If our sibling died and we needed to care for our nieces and nephews, we would feel a responsibility to set aside our comforts and help till it hurt. We might even think it was our destiny. Are people we don’t know, people who aren’t blood or who aren’t part of our tribe, any less important than those we call family? Might our destiny be to help people regardless of their place of birth? We have choices to make.

Norm was the leader of the educational/spiritual community I lived in when I was just out of school. He had me be his front man to set up lectures in churches and community centers. As I would tell church leaders what Norm would talk about, their eyes often lit up: Man’s response to energy.

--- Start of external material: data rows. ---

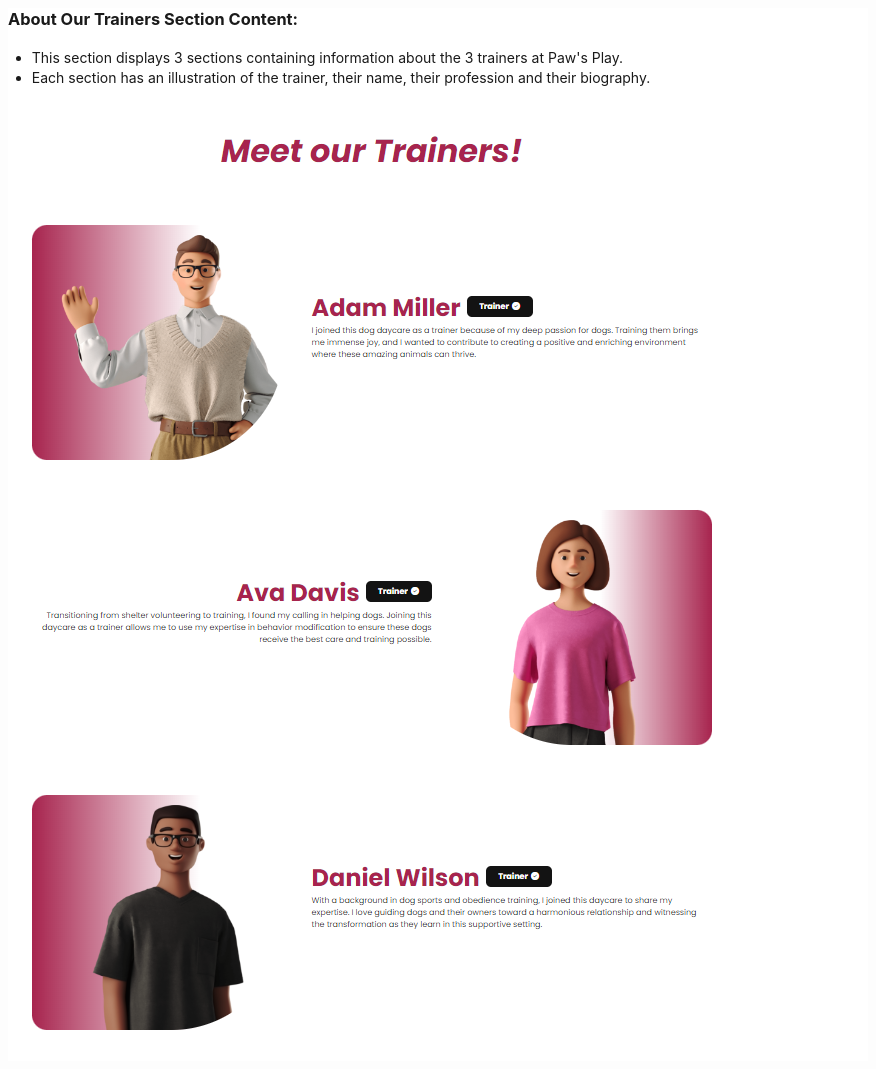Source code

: ### About Our Trainers Section Content: <a name="about-our-trainers"></a>

- This section displays 3 sections containing information about the 3 trainers at Paw's Play.
- Each section has an illustration of the trainer, their name, their profession and their biography.

![About our trainers](assets/images/readme/our-trainers-readme.png)

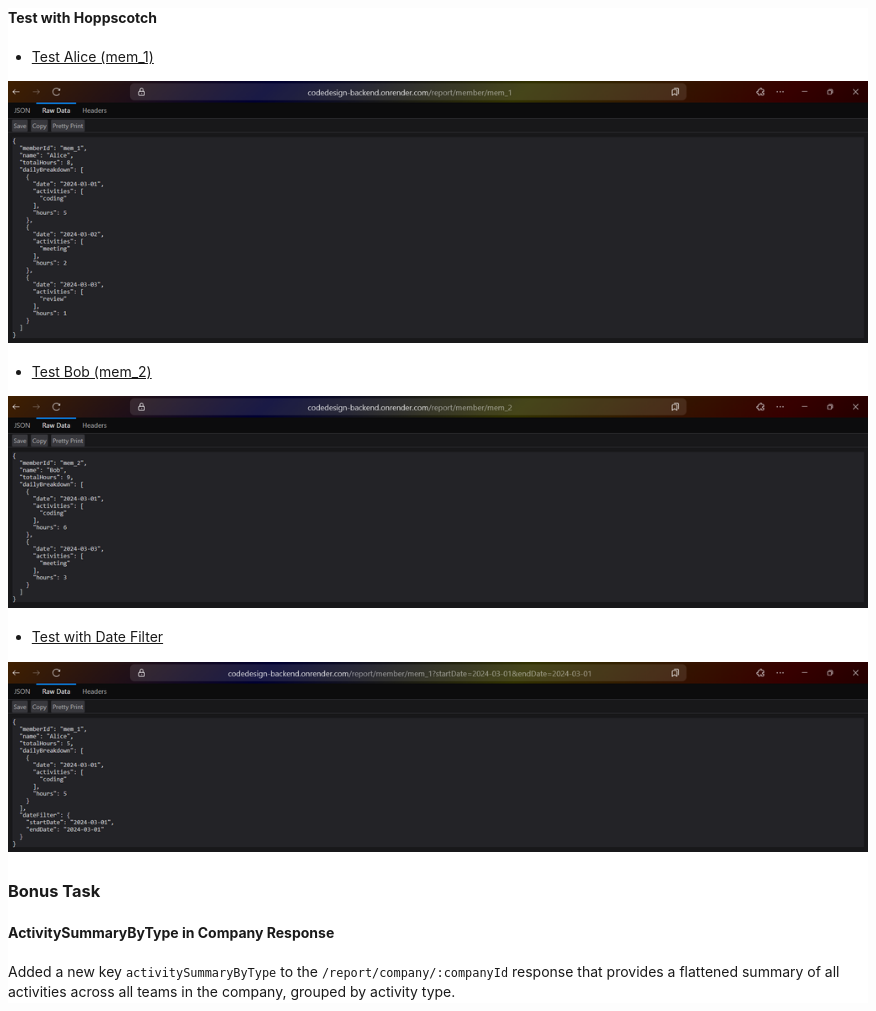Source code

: #### Test with Hoppscotch

- [Test Alice (mem_1)](https://hopp.sh/r/RL8p8nsTPGHZ)

![alt text](data/screenshots/mem1.png)

- [Test Bob (mem_2)](https://hopp.sh/r/37KDiqMRJIp6)

![alt text](data/screenshots/mem2.png)

- [Test with Date Filter](https://hopp.sh/r/Cs4ZPPWwxXWU)

![alt text](data/screenshots/memDate.png)

### Bonus Task

#### ActivitySummaryByType in Company Response

Added a new key `activitySummaryByType` to the `/report/company/:companyId` response that provides a flattened summary of all activities across all teams in the company, grouped by activity type.
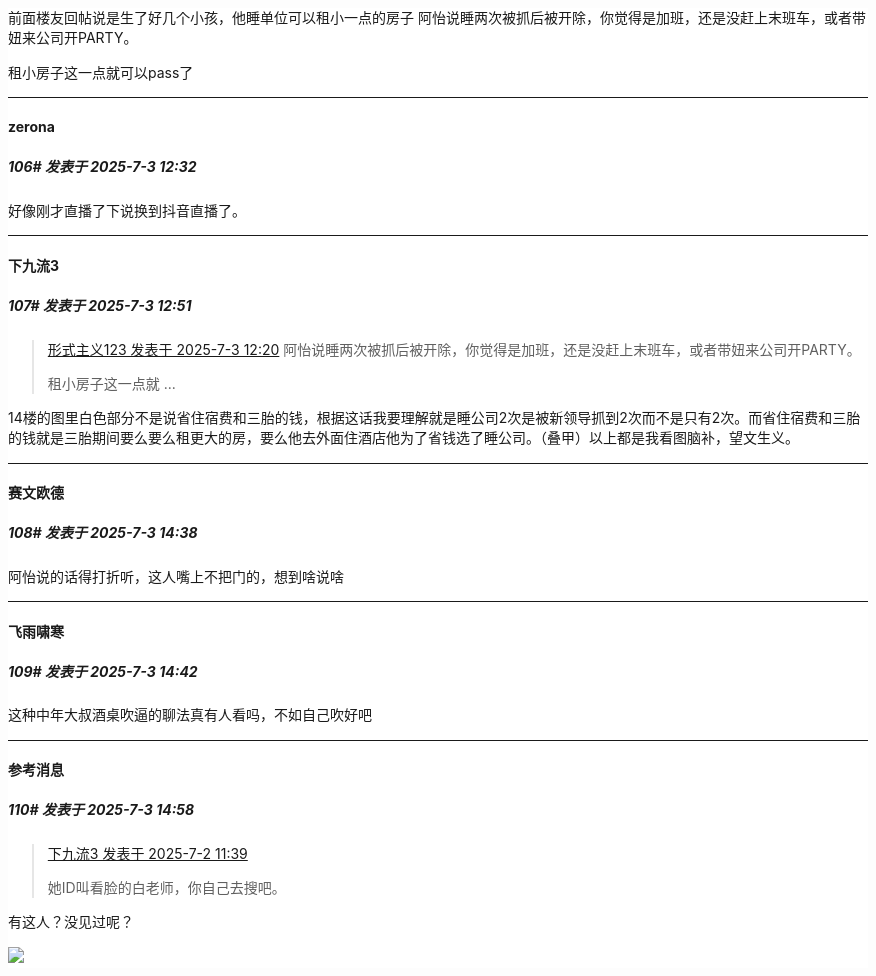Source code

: 前面楼友回帖说是生了好几个小孩，他睡单位可以租小一点的房子</blockquote>
阿怡说睡两次被抓后被开除，你觉得是加班，还是没赶上末班车，或者带妞来公司开PARTY。

租小房子这一点就可以pass了


*****

####  zerona  
##### 106#       发表于 2025-7-3 12:32

好像刚才直播了下说换到抖音直播了。


*****

####  下九流3  
##### 107#       发表于 2025-7-3 12:51

<blockquote><a href="httphttps://stage1st.com/2b/forum.php?mod=redirect&amp;goto=findpost&amp;pid=68039150&amp;ptid=2255398" target="_blank">形式主义123 发表于 2025-7-3 12:20</a>
阿怡说睡两次被抓后被开除，你觉得是加班，还是没赶上末班车，或者带妞来公司开PARTY。

租小房子这一点就 ...</blockquote>
14楼的图里白色部分不是说省住宿费和三胎的钱，根据这话我要理解就是睡公司2次是被新领导抓到2次而不是只有2次。而省住宿费和三胎的钱就是三胎期间要么要么租更大的房，要么他去外面住酒店他为了省钱选了睡公司。（叠甲）以上都是我看图脑补，望文生义。


*****

####  赛文欧德  
##### 108#       发表于 2025-7-3 14:38

阿怡说的话得打折听，这人嘴上不把门的，想到啥说啥


*****

####  飞雨啸寒  
##### 109#       发表于 2025-7-3 14:42

这种中年大叔酒桌吹逼的聊法真有人看吗，不如自己吹好吧


*****

####  参考消息  
##### 110#       发表于 2025-7-3 14:58

<blockquote><a href="httphttps://stage1st.com/2b/forum.php?mod=redirect&amp;goto=findpost&amp;pid=68033260&amp;ptid=2255398" target="_blank">下九流3 发表于 2025-7-2 11:39</a>

她ID叫看脸的白老师，你自己去搜吧。</blockquote>
有这人？没见过呢？

<img src="https://img.stage1st.com/forum/202507/03/145806uewn8jw8nqzmmlb6.jpg" referrerpolicy="no-referrer">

 I was raised by a women’s-studies teaching feminist, so I would always add, “That includes women too, it’s not just for men,” as if that disclosure was needed.

“Man’s [Woman’s] Response to Energy” was one of Norm’s most powerful talks. People would clap and many in the audience would want to shake his hand or chat with him after the talk.

  On the ride home from one of his lectures I said, “You must feel good about how much change you are making in people’s lives. They are so inspired after your talks.” Norm slowed down as if to make sure I really understood the drama of what he was going to say. In the light of the car’s instrument panel, I watched as his face got a bit stoic. Then he said in almost a confessional tone, “Paul, most people go back to their lives of quiet desperation.”

•••

 “But Mom,” I said, “those poor children. How could she leave them?”

My mother pulled me close, looked in my eyes, and smiled as she said, “Well, that woman was from a very fine family in Boston. She had a nice, comfortable life to return to. Her parents thought she was crazy to get on that train in the first place. They would have welcomed her back. But that strong, remarkable woman, she did not get on that train. She stayed. She could not leave those little children.

She turned around.”

 

 Mom paused as if to reflect on the magnitude of that simple choice made by a very young woman. “Well,” mom continued, “she married that man and they had a bunch more kids. They got by. She washed them and they got fed. Joe was a good man and she had a good marriage.” Mom smiled and said, “All through school, my very, very best friend was one of those girls. I am so grateful that that woman married that story-telling rascal. I truly don’t know what would have happened to those girls if she had not married Joe.”

 

Some of the details of this story might not stand up to a fact-checker, but the woman from Boston did stay, she did marry that man, and they did have more kids. My mother retold this story to me a few years ago, when she got word that her friend who “was a child of that rascal” had died.